* BEGIN TEXT TO READ *

Skip to main content

Docker Success Center

The Docker enterprise customer portal.

Docker, Inc.

Docker Reference Architecture: Universal Control Plane 2.0 Service Discovery and Load Balancing


Service discovery is an integral part of any distributed system and service-oriented architecture. As applications are increasingly moving towards microservices and service-oriented architectures, the operational complexity of these environments can increase. Service discovery will register the service and publish its connectivity information so that other services are aware of how to connect to the service.

Docker Datacenter on Docker Engine 1.12 includes service discovery and load balancing capabilities to aid the devops initiatives across any organization. Service discovery and load balancing make it easy for developers to create applications that can dynamically discover each other. Also, these features simplify the scaling of applications by operations engineers.

Docker Engine 1.12 introduced a new way to deploy applications called services. Services consist of containers created from the same image. Each service consists of tasks that execute on worker nodes that define the state of the application. When deploying a service, a service definition is included upon service creation. The service definition consists of tasks that include, among other things, the containers that comprise the service, which ports are published, which networks are attached, and the number of replicas. All of these tasks together make up the desired state of the service. If a node fails a health check or if a specific service task defined in a service definition fails a health check, then the cluster will reconcile the service state to another healthy node. For all of this orchestration to work seamlessly together, new features were added to Docker to aid in service discovery, load balancing, scaling, and reconciliation events.

What You Will Learn

This reference architecture covers the solutions that Docker Datacenter on Docker Engine 1.12 provides in the topic areas of service discovery and load balancing. As services are created, we will explain how DNS is used for service discovery while also going into detail about the different routing meshes that are built into Docker to ensure your application will remain highly available. The release of UCP 2.0 introduces a new application layer routing mesh called the HTTP Routing Mesh (HRM) that routes HTTP traffic based on DNS hostname. We will develop an understanding of how the HRM works and how it integrates with the other Docker service discovery and load balancing features.

DNS for Service Discovery

Docker uses embedded DNS to provide service discovery for containers running on a single Docker Engine and tasks running in a Docker Swarm. Docker Engine has an internal DNS server that provides name resolution to all of the containers on the host in user-defined bridge, overlay, and MACVLAN networks. Each Docker container ( or task in swarm mode) has a DNS resolver that forwards DNS queries to Docker Engine, which acts as a DNS server. Docker Engine then checks if the DNS query belongs to a container or service on each network that the requesting container belongs to. If it does, then Docker Engine looks up the IP address that matches a container, task, orservice's name in its key-value store and returns that IP or service Virtual IP (VIP) back to the requester.

Service discovery is network-scoped, meaning only containers or tasks that are on the same network can use the embedded DNS functionality. Containers not on the same network cannot resolve each other's addresses. Additionally, only the nodes that have containers or tasks on a particular network store that network's DNS entries. This promotes security and performance.

If the destination container or service and the source container are not on the same network, Docker Engine forwards the DNS query to the configured default DNS server.

Service Discovery

In this example there is a service of two containers called myservice. A second service (client) exists on the same network. The client executes two curl operations for and myservice. These are the resulting actions:

  • DNS queries are initiated by client for and myservice.

* END TEXT TO READ *
* BEGIN RECORDED DATA *

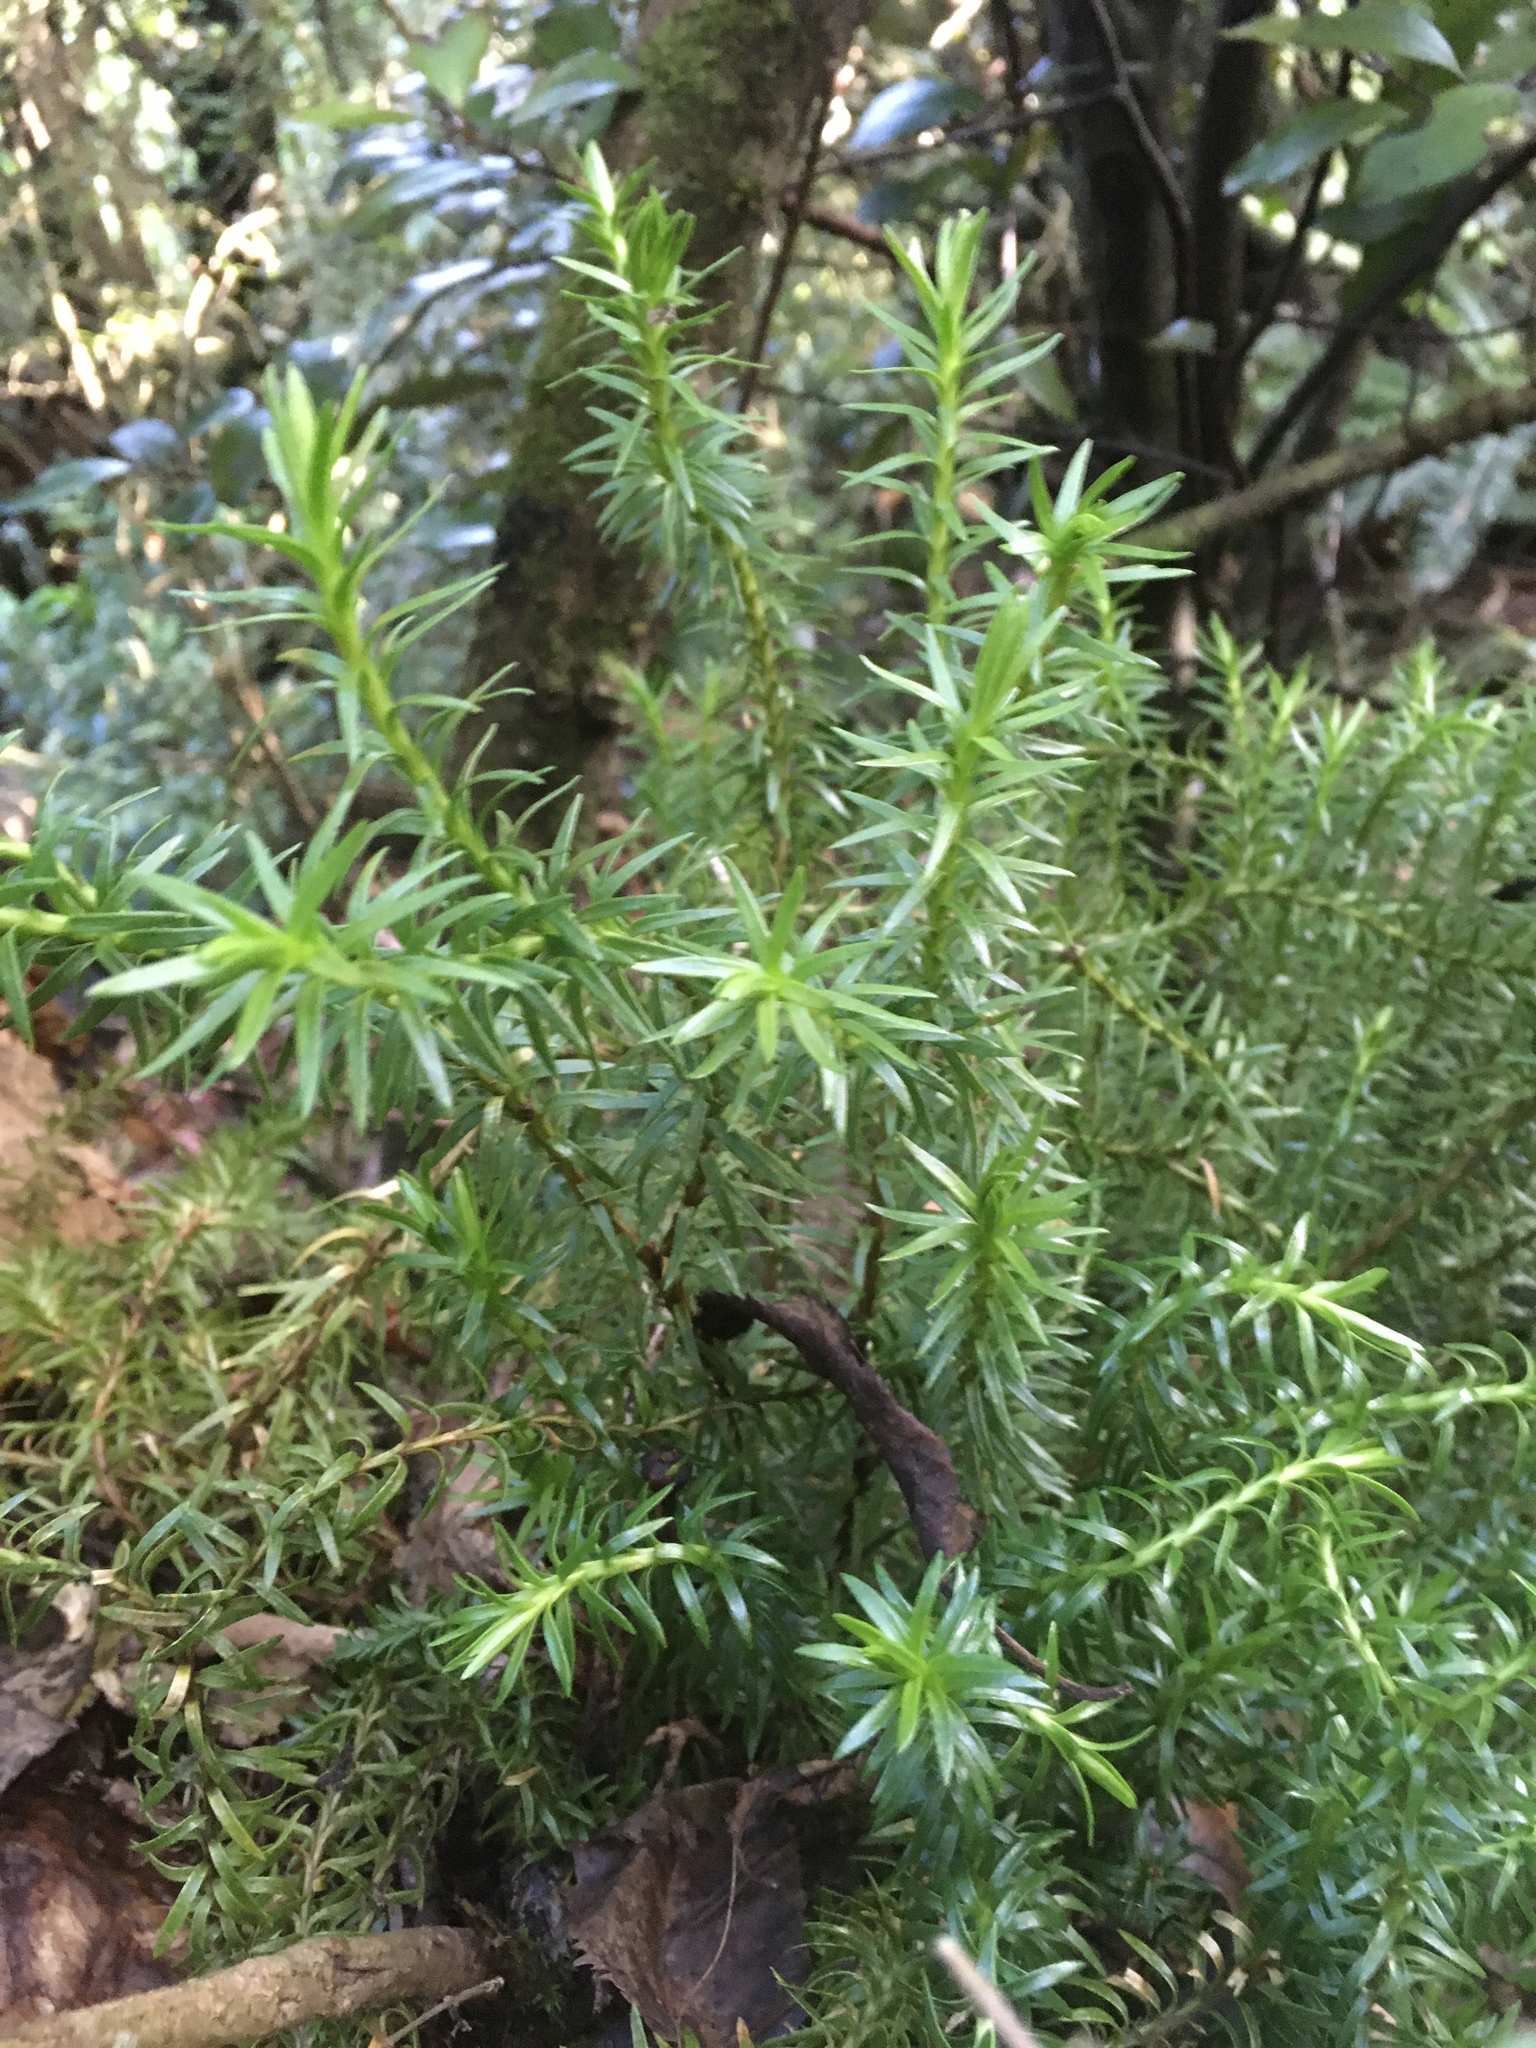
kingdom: Plantae
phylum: Tracheophyta
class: Lycopodiopsida
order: Lycopodiales
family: Lycopodiaceae
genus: Phlegmariurus
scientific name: Phlegmariurus varius
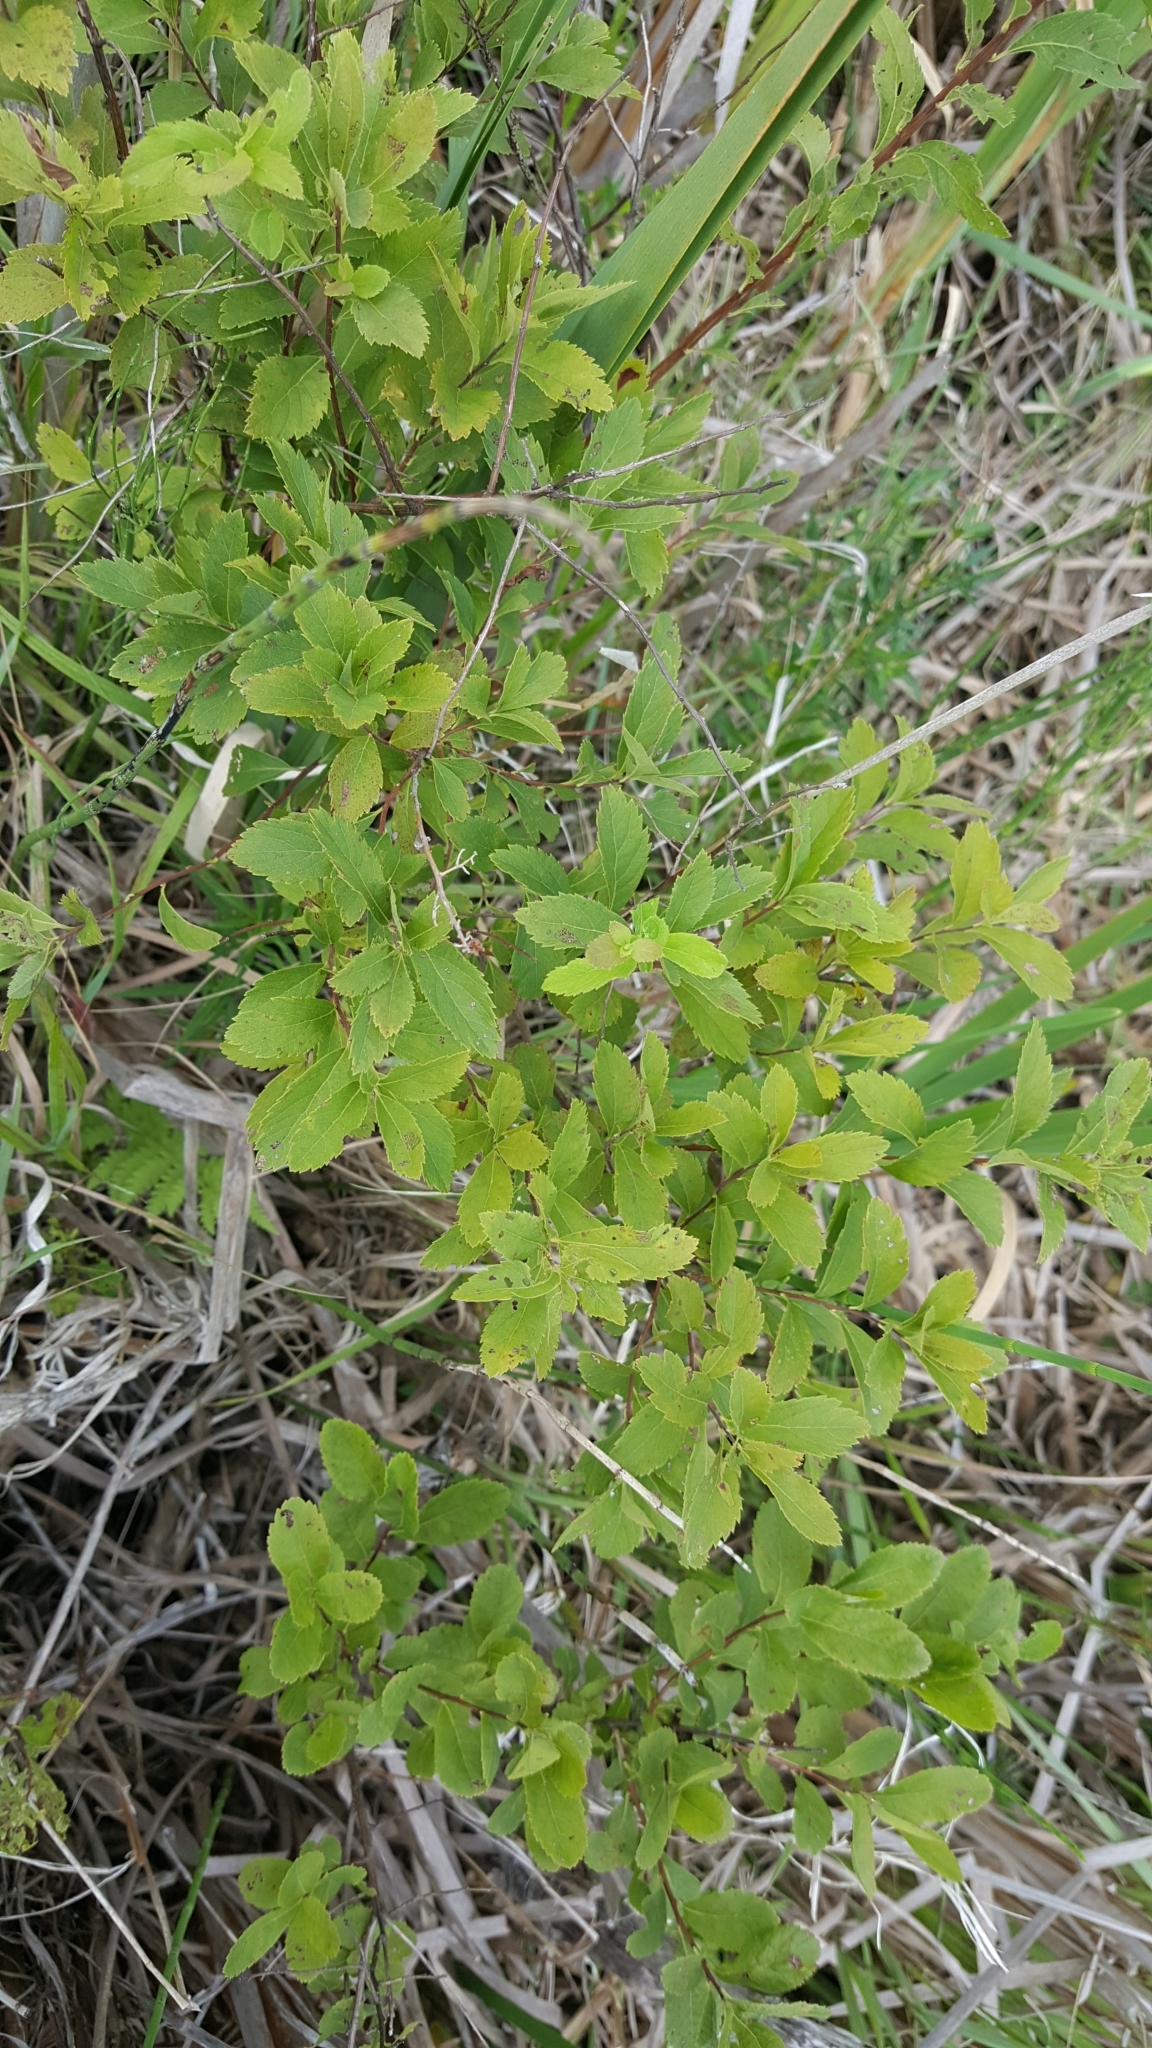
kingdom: Plantae
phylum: Tracheophyta
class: Magnoliopsida
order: Rosales
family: Rosaceae
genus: Spiraea
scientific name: Spiraea alba
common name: Pale bridewort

* END RECORDED DATA *

WORK TO COMPLETE ▸
[A] Retype the passage of the Docker service discovery article from "Docker Datacenter on Docker Engine 1.12 includes" up to and including "by operations engineers.".
[B] In the records, rewrite the lines from the one containing "order: Rosales" through the last line, swapping "common name" for "vernacular name" and leaving everything else unchanged.

SOLUTIONS TO THE PROBLEMS ▸
[A]
Docker Datacenter on Docker Engine 1.12 includes service discovery and load balancing capabilities to aid the devops initiatives across any organization. Service discovery and load balancing make it easy for developers to create applications that can dynamically discover each other. Also, these features simplify the scaling of applications by operations engineers.

[B]
order: Rosales
family: Rosaceae
genus: Spiraea
scientific name: Spiraea alba
vernacular name: Pale bridewort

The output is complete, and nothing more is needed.